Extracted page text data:
- Opening Delimiter -
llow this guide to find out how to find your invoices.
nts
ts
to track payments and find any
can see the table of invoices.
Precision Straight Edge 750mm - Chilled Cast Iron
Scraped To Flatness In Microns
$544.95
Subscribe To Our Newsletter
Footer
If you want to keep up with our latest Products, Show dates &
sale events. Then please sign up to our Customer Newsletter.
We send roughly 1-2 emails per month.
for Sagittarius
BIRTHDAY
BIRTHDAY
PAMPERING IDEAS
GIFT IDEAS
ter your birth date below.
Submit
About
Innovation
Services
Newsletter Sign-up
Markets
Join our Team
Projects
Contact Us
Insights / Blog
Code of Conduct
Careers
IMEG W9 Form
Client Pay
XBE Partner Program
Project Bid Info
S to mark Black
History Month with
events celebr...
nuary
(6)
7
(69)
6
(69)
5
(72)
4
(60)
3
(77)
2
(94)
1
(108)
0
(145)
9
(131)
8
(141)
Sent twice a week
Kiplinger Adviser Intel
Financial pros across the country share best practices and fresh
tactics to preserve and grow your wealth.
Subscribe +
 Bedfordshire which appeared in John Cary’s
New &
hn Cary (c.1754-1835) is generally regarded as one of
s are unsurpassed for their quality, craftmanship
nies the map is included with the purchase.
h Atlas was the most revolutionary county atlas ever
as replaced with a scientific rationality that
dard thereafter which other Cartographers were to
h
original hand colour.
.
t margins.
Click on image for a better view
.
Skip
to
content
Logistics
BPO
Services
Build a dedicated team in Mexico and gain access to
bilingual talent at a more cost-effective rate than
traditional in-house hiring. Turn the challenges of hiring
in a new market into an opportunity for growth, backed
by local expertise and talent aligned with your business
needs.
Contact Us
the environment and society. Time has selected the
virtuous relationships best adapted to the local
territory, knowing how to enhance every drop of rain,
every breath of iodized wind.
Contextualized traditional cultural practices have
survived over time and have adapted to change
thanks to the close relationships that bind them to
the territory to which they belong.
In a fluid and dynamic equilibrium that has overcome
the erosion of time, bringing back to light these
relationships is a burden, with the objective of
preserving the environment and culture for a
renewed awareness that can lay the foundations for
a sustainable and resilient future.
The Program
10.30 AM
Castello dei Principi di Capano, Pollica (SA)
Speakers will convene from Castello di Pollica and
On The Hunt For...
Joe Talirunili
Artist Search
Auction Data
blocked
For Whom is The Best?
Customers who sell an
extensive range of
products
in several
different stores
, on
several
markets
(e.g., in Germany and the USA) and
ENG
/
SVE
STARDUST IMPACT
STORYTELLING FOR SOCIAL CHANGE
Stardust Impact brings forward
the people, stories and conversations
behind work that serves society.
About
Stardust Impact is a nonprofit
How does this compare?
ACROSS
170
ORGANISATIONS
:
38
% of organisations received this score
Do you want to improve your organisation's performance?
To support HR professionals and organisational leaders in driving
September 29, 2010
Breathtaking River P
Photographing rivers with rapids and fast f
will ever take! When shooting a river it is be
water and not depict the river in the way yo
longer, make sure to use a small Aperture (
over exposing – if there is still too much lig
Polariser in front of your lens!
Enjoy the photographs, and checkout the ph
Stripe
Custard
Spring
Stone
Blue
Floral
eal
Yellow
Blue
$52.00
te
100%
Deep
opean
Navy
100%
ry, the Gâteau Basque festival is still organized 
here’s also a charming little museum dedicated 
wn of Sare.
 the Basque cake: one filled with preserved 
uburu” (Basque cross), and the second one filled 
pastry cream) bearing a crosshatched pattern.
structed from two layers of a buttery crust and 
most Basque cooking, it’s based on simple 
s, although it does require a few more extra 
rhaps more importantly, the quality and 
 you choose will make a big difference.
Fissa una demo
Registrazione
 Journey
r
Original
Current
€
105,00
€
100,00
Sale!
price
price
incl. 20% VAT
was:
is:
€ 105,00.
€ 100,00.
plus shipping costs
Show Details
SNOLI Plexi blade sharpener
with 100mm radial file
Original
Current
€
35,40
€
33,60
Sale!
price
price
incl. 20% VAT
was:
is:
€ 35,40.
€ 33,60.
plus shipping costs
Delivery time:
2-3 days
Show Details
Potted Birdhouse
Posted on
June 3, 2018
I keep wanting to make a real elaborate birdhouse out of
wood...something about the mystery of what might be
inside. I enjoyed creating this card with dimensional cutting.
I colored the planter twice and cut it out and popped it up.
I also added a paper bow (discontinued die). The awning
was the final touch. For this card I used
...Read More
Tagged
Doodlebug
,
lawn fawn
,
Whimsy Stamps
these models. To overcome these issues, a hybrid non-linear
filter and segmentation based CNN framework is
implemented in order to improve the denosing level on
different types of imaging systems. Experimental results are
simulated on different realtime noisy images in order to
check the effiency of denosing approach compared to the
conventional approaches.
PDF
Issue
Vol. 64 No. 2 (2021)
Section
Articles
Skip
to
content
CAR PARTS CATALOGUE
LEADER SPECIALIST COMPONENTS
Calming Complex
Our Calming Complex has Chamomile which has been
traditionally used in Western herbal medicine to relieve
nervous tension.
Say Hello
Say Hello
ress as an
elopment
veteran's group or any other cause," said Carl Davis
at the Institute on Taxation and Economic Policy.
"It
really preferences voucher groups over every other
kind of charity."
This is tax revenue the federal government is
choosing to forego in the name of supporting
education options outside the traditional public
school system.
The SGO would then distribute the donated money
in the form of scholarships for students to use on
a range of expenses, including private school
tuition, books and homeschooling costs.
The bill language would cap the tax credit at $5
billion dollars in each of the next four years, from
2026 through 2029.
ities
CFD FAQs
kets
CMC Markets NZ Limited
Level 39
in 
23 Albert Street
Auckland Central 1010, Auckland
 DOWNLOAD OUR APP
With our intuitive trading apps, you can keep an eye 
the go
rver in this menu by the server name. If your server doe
- Closing Delimiter -
Set down, exactly as they stand above, the lines starting with the line with "Financial pros across" and going on through the line with "Contextualized traditional cultural", and no others.

» **RESPONSE AREA**
Financial pros across the country share best practices and fresh
tactics to preserve and grow your wealth.
Subscribe +
 Bedfordshire which appeared in John Cary’s
New &
hn Cary (c.1754-1835) is generally regarded as one of
s are unsurpassed for their quality, craftmanship
nies the map is included with the purchase.
h Atlas was the most revolutionary county atlas ever
as replaced with a scientific rationality that
dard thereafter which other Cartographers were to
h
original hand colour.
.
t margins.
Click on image for a better view
.
Skip
to
content
Logistics
BPO
Services
Build a dedicated team in Mexico and gain access to
bilingual talent at a more cost-effective rate than
traditional in-house hiring. Turn the challenges of hiring
in a new market into an opportunity for growth, backed
by local expertise and talent aligned with your business
needs.
Contact Us
the environment and society. Time has selected the
virtuous relationships best adapted to the local
territory, knowing how to enhance every drop of rain,
every breath of iodized wind.
Contextualized traditional cultural practices have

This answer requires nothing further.